19/04/2016
Os dinossauros já estavam em um declínio evolucionário dezenas de milhões de anos antes do impacto do asteroide que finalmente os matou, diz uma nova pesquisa das universidades de Reading e Bristol, no Reino Unido, publicada nesta segunda-feira no periódico "Proceedings of the National Academy of Sciences".
O trabalho muda o entendimento da evolução dos dinossauros. Paleontólogos acreditavam que eles estavam florescendo antes de serem mortos pelo impacto de um gigantesco asteroide há 66 milhões de anos.
O estudo utilizou uma análise estatística do registro fóssil, e mostra que espécies estavam sendo extintas mais rápido do que novos animais surgiam a partir de 50 milhões de anos antes do meteorito.
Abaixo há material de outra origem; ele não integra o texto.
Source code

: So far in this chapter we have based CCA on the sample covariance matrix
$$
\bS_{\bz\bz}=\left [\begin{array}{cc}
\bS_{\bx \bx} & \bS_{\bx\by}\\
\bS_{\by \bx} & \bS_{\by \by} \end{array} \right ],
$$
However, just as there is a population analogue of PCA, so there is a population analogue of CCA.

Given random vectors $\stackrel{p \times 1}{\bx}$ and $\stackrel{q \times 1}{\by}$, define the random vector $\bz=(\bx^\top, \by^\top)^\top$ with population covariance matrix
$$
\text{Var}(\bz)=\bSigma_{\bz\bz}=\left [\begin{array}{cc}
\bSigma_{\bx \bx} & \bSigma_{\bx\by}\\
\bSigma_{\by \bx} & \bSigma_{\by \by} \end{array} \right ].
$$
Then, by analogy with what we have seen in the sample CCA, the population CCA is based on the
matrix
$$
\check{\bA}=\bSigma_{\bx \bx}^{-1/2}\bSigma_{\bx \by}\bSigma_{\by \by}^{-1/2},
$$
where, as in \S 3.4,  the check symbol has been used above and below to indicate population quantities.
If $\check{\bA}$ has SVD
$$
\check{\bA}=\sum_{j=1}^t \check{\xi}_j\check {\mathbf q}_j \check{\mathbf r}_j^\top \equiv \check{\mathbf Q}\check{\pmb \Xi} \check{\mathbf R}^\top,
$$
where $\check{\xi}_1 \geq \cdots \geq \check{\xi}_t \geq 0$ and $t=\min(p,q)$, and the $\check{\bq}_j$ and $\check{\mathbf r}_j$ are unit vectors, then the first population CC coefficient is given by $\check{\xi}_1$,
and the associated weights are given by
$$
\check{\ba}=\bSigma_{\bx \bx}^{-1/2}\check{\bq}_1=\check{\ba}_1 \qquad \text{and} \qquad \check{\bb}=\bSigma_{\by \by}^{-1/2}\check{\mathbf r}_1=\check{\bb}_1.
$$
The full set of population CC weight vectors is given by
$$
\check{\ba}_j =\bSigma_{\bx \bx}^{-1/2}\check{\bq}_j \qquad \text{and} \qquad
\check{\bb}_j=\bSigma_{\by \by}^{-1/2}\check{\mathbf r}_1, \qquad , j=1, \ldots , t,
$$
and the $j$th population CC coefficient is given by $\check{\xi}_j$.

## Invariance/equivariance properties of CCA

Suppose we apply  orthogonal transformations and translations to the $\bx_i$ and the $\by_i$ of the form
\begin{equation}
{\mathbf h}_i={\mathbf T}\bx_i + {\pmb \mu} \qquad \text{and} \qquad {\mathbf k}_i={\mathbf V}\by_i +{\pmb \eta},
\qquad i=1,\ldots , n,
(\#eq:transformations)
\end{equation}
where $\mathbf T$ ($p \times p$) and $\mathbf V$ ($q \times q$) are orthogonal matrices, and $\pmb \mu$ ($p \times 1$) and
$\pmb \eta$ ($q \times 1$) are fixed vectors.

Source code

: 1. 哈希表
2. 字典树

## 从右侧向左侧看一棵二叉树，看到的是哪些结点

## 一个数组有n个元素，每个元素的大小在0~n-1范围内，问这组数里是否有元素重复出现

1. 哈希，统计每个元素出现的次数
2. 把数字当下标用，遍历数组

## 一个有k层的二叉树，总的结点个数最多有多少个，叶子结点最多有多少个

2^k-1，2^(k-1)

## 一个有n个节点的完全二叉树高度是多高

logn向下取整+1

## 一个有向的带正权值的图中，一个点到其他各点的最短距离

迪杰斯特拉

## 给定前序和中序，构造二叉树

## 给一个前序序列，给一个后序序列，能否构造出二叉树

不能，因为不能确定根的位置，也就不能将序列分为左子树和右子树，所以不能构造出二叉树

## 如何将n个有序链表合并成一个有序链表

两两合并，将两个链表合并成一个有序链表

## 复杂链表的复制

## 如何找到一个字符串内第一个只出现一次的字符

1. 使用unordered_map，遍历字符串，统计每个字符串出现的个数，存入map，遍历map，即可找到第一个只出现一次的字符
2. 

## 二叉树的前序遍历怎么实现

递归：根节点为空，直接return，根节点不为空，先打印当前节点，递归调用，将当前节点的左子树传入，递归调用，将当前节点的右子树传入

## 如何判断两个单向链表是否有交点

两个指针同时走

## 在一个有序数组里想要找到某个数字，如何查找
A análise mostra que embora o declínio em número de especies fosse distribuído em todos os tipos de dinossauros, os padrões eram diferentes. Os grandes saurópodes, herbívoros de pescoço longo, tiveram o declínio mais acelerado, enquanto os carnívoros terópodes, grupo que inclui os Tiranossauros, estavam num declínio mais graduado.
- Não estávamos esperando esse resultado. Embora o impacto ainda seja o primeiro candidato para o desaparecimento final dos dinossauros, está claro que o topo de sua história já tinha passado, num sentido evolucionário - diz o doutor Manabu Sakamoto, paleontólogo que liderou o estudo.
Segundo o professor Mike Benton, um dos coautores da pesquisa, a perda da capacidade de dar origem a novas espécies contribuiu para o declínio final após o impacto.